CHARTS YOU HAVE NOT YET SEEN MAY SURPRISE YOU
Anchorage, as with all of Alaska, has had great success in keeping the COVID-19 virus at bay.
As expected, the state is seeing rising numbers of cases across Alaska as the summer season led to an opening of the economy and particularly with an influx of seafood workers.
But according to a new chart, the successes are striking. As the number of tests go up, the actual rate of positive tests is declining in Anchorage.
Early in the pandemic, the rate of positives was over 2.6 percent. But today, the rate of positives is down to 1.16 percent as more people are tested in Alaska’s largest city.
Alaska right now has the second-lowest total number of COVID-19 cases in the United States, with Montana as the state with the lowest. As of Saturday, 333 Alaskans are known to currently have the virus in a state with a population of 730,000. That is 0.045 out of every 100 Alaskans.
Mayor Ethan Berkowitz, throughout the pandemic, repeated that he would follow the science in his decisions about shutting down or opening the economy of Alaska’s largest city.
Earlier last week he told the Anchorage Assembly that he had a mask mandate ready to go, and on Friday, he said that people in Anchorage were flouting the mask recommendations. He enacted his emergency order.
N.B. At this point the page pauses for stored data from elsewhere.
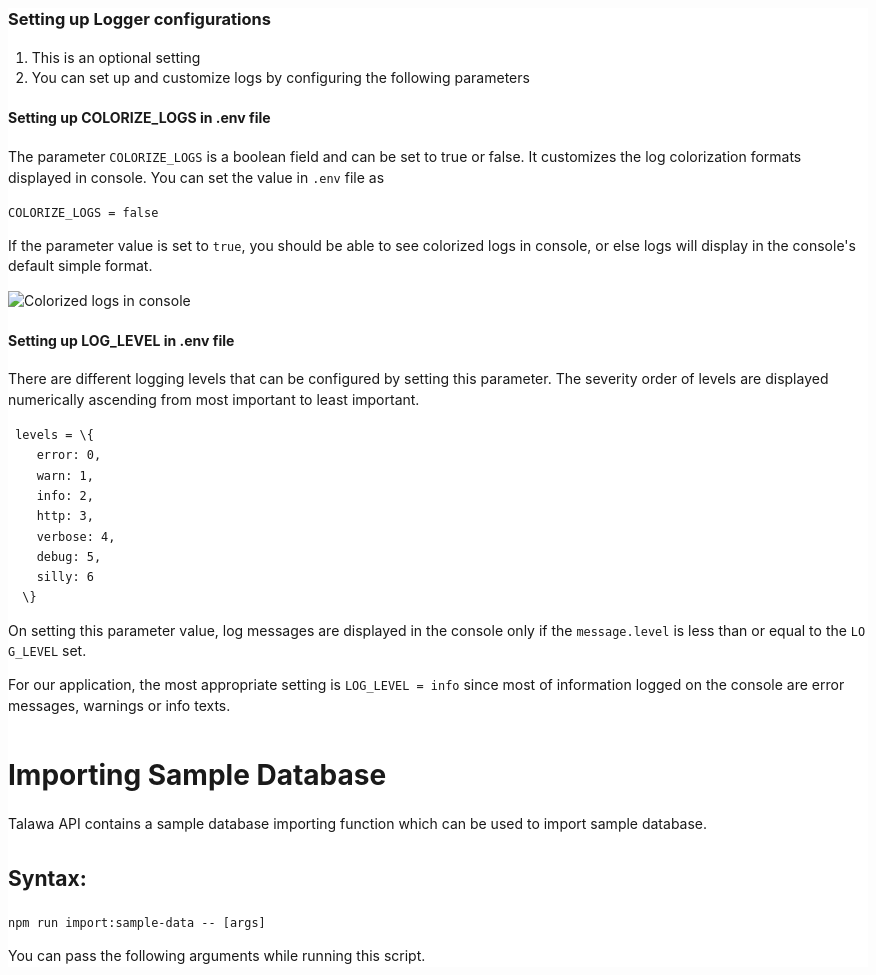 ### Setting up Logger configurations

1. This is an optional setting
1. You can set up and customize logs by configuring the following parameters

#### Setting up COLORIZE_LOGS in .env file

The parameter `COLORIZE_LOGS` is a boolean field and can be set to true or false. It customizes the log colorization formats displayed in console. You can set the value in `.env` file as

```
COLORIZE_LOGS = false
```

If the parameter value is set to `true`, you should be able to see colorized logs in console, or else logs will display in the console's default simple format.

![Colorized logs in console](public/markdown/images/colorize-logs.jpg)

#### Setting up LOG_LEVEL in .env file

There are different logging levels that can be configured by setting this parameter. The severity order of levels are displayed numerically ascending from most important to least important.

```
 levels = \{
    error: 0,
    warn: 1,
    info: 2,
    http: 3,
    verbose: 4,
    debug: 5,
    silly: 6
  \}
```

On setting this parameter value, log messages are displayed in the console only if the `message.level` is less than or equal to the `LOG_LEVEL` set.

For our application, the most appropriate setting is `LOG_LEVEL = info` since most of information logged on the console are error messages, warnings or info texts.

# Importing Sample Database

Talawa API contains a sample database importing function which can be used to import sample database.

## Syntax:

```
npm run import:sample-data -- [args]
```

You can pass the following arguments while running this script.
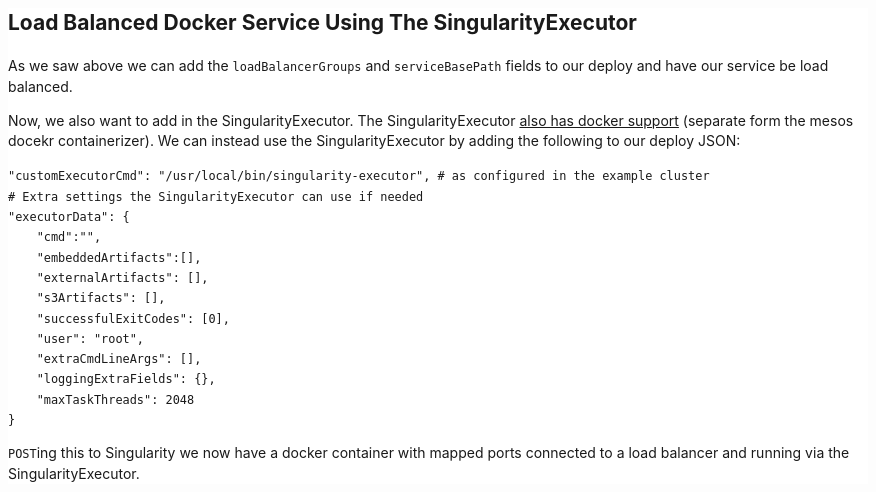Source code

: ## Load Balanced Docker Service Using The SingularityExecutor

As we saw above we can add the `loadBalancerGroups` and `serviceBasePath` fields to our deploy and have our service be load balanced.

Now, we also want to add in the SingularityExecutor. The SingularityExecutor [also has docker support](../containers.md) (separate form the mesos docekr containerizer). We can instead use the SingularityExecutor by adding the following to our deploy JSON:

```
"customExecutorCmd": "/usr/local/bin/singularity-executor", # as configured in the example cluster
# Extra settings the SingularityExecutor can use if needed
"executorData": {
    "cmd":"",
    "embeddedArtifacts":[],
    "externalArtifacts": [],
    "s3Artifacts": [],
    "successfulExitCodes": [0],
    "user": "root",
    "extraCmdLineArgs": [],
    "loggingExtraFields": {},
    "maxTaskThreads": 2048
}
```

`POST`ing this to Singularity we now have a docker container with mapped ports connected to a load balancer and running via the SingularityExecutor.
On Monday, June 29, nearly everyone in the municipality will need to have a face mask covering their airways if they are in a public building or facility with other people. Exemptions include under two-year-olds and those with accepted medical conditions.
The actual number of cases of COVID-19 has risen in Anchorage since May, as shown in the chart above. It was expected as the hunker-down order was lifted.
But the chart below shows the ratio of positives to all tests conducted in the municipality is nearly half of what it was in the spring, as testing increases and restrictions on those who can get tested are loosened.
When Mayor Berkowitz “opened” Anchorage’s economy, the rate of positives was 2.30 (per 100 tests completed). He said that his goal is to “flatten the curve,” and he has expressed grave concerns about hospital capacity.
It appears the curve of cases is actually flat and dropping as a percentage pf tests conducted, but there isn’t a scientific measure that says what “flat” really means to the Anchorage mayor.
Today, there are 11 people in Alaska hospitals who have COVID-19, and just one is on a ventilator, indicating that the person is having serious trouble breathing.
There have been no additional hospitalizations since June 18 — a 10-day period when no COVID-19 patients were admitted to an Alaska hospital:
As for hospital capacity, 822 beds are available in the state, mostly in Anchorage, 113 of the 198 intensive care beds are available, and 320 ventilators are available.
Coronavirus cases world-wide have now exceeded 10 million, according to Johns Hopkins University, and deaths from the virus is close to half a million. Cases across the country are surging, and some states and localities have reversed their steps on reopening their economies.